TLDR
- Microsoft locked in access to 100,000+ Nvidia GB300 chips via $19.4 billion Nebius partnership announced September 8
- Total neocloud spending exceeds $33 billion across Nebius, CoreWeave, Nscale, and Lambda providers
- Strategy allows Microsoft to reserve its own data centers for customer-facing AI services while using external capacity for internal projects
- Scott Guthrie confirms Microsoft operates in “land-grab mode” to avoid AI capacity constraints
- First AI models under Mustafa Suleyman were trained at CoreWeave’s Oregon facility
Microsoft is making a massive bet on external computing infrastructure. The company secured access to over 100,000 Nvidia GB300 chips through a $19.4 billion agreement with neocloud provider Nebius Group NV.

The deal was announced September 8 but lacked specific details at the time. Sources familiar with the arrangement reveal the chips will power Microsoft’s internal large language model development and consumer AI assistant projects.
This represents just one piece of Microsoft’s broader infrastructure strategy. The company has committed more than $33 billion to neocloud providers including Nebius, CoreWeave, Nscale, and Lambda.
These neoclouds are smaller infrastructure companies specializing in AI-focused computing power rentals. Microsoft’s willingness to rely on relative newcomers for critical infrastructure marks a shift in cloud computing strategy.
Why Microsoft Needs External Computing Power
Scott Guthrie oversees Microsoft’s cloud operations. He described the company’s approach as operating in “land-grab mode” for AI capacity.
The reason is straightforward. Microsoft faces serious data center capacity constraints.
Building new facilities takes considerable time. Neoclouds have already solved logistical challenges around power procurement and chip availability.
Renting from these providers accelerates Microsoft’s timeline. The strategy also frees up Microsoft’s own data centers for customer-facing AI services, which generate revenue.

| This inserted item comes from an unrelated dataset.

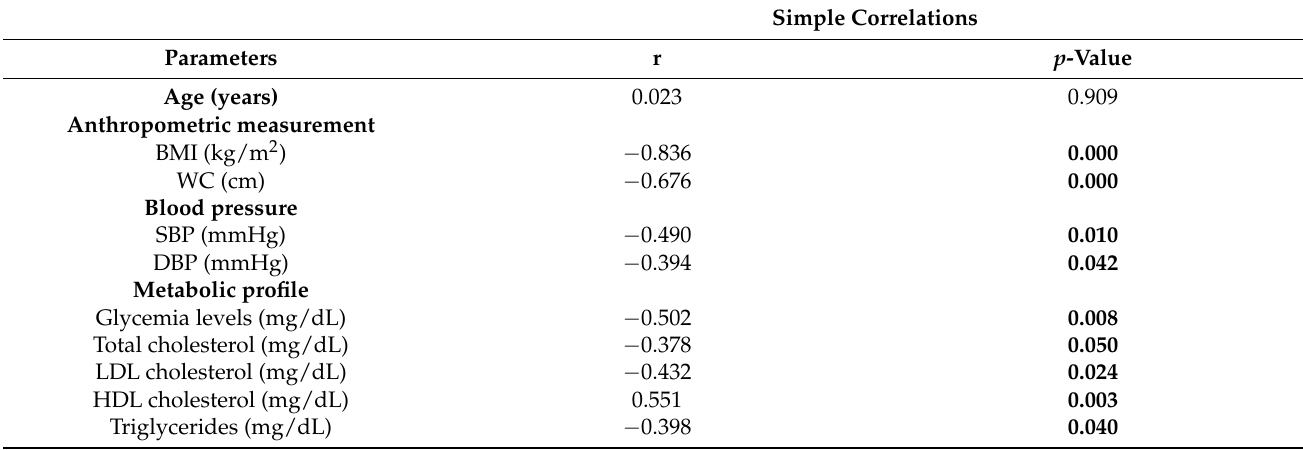
Table 5. Correlations of chronotype score with study parameters adjusted for sex in patients with craniopharyngioma.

Microsoft’s first foundation AI models built under consumer AI chief Mustafa Suleyman were trained at a CoreWeave data center near Portland, Oregon. This confirms the company is running substantial workloads on external infrastructure.

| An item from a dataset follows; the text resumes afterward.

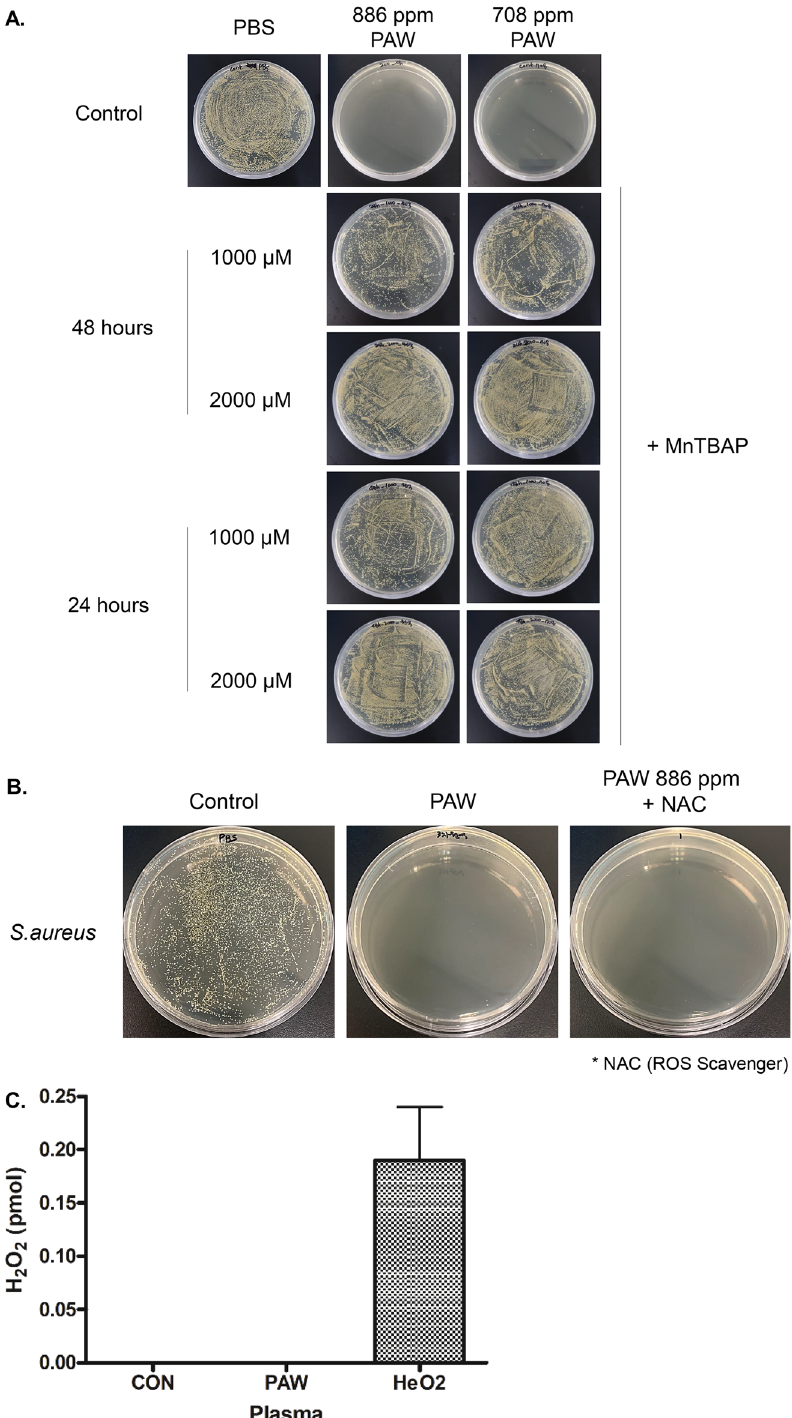
Figure 4. Peroxynitrate (ONOO − ) and reactive oxygen species (ROS) scavengers experiment demonstrated bactericidal activity of ONOO − in plasma-activated water (PAW). ( A ) Mn(III)tetrakis (4-benzoic acid) porphyrin (MnTBAP) as an ONOO − scavenger added to PAW solutions with 886 and 708 ppm nitrate had little antibacterial activity, regardless of MnTBAP treatment time (24 and 48 h) and concentration (1000 and 2000 μM). ( B ) Bactericidal effect of N -acetyl-l-cysteine (NAC) as a ROS scavenger-supplemented PAW solution with 886 ppm nitrate against Staphylococcus aureus was the same as that of PAW. ( C ) Quantitative comparison of effects of H 2 O 2 as ROS in PAW and HeO 2 gas-type plasma with DW as a control. There was no detectable H 2 O 2 in PAW or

The financial structure offers advantages beyond speed. Renting capacity allows Microsoft to categorize certain expenses as operational rather than capital costs.
Bernstein analyst Mark Moerdler noted this affects cash flow, tax treatment, and profit reporting. The arrangement provides more flexibility than owning all infrastructure outright.
Microsoft Outpaces Cloud Competitors
Microsoft isn’t limiting neocloud use to model training. Recent agreements with Nscale in the UK and Norway support AI service delivery in those markets.
The company previously rented Oracle capacity to power the AI-enhanced Bing search engine.
Competitors haven’t announced similar neocloud partnerships at Microsoft’s scale. Amazon hasn’t disclosed comparable deals.
Google rents some CoreWeave capacity for OpenAI-related work, according to Reuters. But the volume appears smaller than Microsoft’s commitments.
Guthrie explained why Microsoft needs more capacity. Demand comes from products like GitHub Copilot and from OpenAI’s ChatGPT, which serves hundreds of millions of users.
“Amazon doesn’t have anywhere near that scale. Nor does Google, in terms of total users with intensity, especially during business hours,” Guthrie stated.
Continued Infrastructure Investment
Microsoft continues building its own data centers despite the neocloud spending. The company announced a second development phase Tuesday for a Racine, Wisconsin facility.
The expansion will bring total utility power capacity to at least 900 megawatts. That rivals the output of a typical nuclear reactor.
Microsoft paused several projects earlier this year during a computing needs evaluation. Guthrie said the company will keep adjusting infrastructure plans based on demand patterns and regulatory requirements.